# Petifores - Icing and Cake type..



## mymilkexpired (Nov 16, 2004)

I've been thinking about making some petifores over the last few weeks. A couple questions have kept me from making the initial endevor :blush: 

What type (basic flavor) would be a good starting point? What type of icing: cream, fondant etc... And lastly--Do you just bake in a normal cake pan and then slice in to 1.5"x3" slices?


----------



## panini (Jul 28, 2001)

mme
You'll want to bake in a square or rectangle pan. 1.5"x3" seems big to me. I think 1.5x1.5 would be better looking. We do a lot of almond. Although we don't do american PF. We use a sweet dough, spread rasp ,fill with frangiapan. bake add marmilade and cover with marzipan and drape in fondant.
good luck
pan


----------



## momoreg (Mar 4, 2000)

Just to second what panini said, petit fours are classically frangipane (made with almond paste), with rasp. jam, marzipan, and poured fondant. Stay small (maybe 1.5" square or round)--- they are sweet.


----------



## madgoose (Oct 20, 2004)

a good petit four for chocoholics like myself uses yellow chiffon cake with ganache and french buttercream for filling between the layers and topped with an opera glaze (which is basically heavy cream, dark chocolate, and veg. oil)


----------



## zukerig (Sep 23, 2004)

*Petit Fours* are exquisite little iced cakes. (Actually, the term comprises not only cakes, but also, eg., palmiers, sacristains, sablés, almond tile cookies, and langues du chat (cats' tongues). They are ideal for serving at a bridal shower, an elegant afternoon-tea table, or on a silver platter displayed in a splendid dessert trolley. Trust me, they're not difficult to make - you only need to be more attentive than skilled - and, as in all things, the desire to succeed counts at least as much as experience. Caring is the greatest thing, caring matters most!

I prefer to use a cake recipe comprising almond paste, sugar, eggs, butter, and flour. When cool, cut your cake in half (the shorter distance); lift one-half of the cake out of the sheet pan, then spread half of the petit-fours sheet still in the pan with stirred, seedless raspberry jam; set the other half on top. Now, place in the freezer for 20 minutes - still on the pan!

Next, melt equal amounts of dark & white chocolate in separate saucepans.

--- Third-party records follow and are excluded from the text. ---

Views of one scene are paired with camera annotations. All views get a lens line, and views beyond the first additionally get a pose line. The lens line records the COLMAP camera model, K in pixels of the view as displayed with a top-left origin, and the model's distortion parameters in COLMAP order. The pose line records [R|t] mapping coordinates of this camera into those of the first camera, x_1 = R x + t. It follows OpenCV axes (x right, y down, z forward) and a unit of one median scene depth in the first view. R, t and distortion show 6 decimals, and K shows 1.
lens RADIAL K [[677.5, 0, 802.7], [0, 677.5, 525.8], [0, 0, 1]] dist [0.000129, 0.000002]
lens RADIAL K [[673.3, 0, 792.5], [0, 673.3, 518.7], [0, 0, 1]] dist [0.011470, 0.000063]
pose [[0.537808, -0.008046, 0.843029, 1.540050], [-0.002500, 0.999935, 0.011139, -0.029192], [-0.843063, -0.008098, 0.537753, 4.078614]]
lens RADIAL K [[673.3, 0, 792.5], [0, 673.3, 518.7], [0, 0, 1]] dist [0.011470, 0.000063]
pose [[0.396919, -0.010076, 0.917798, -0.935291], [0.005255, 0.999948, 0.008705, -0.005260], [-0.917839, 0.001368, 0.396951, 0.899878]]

Remove the sheet from the freezer and lift the cake out. Using small cookie cutters, cut out shapes - not only squares, but diamonds and rounds, too! Leave half of them on your work surface, and cover the other half with a damp cloth. With a fork, spear the petits fours through the top (which will become the underside); dip half of them in dark, the other half in white chocolate. Then place on a rack to dry. Chill them all. Decorate in any manner you fancy.

Hold the petits fours at room temperature 15-20 minutes, before serving.

A wonderful reference book is Flo Braker's _Sweet Miniatures : The Art of Making Bite-Size Desserts_ (Morrow).


----------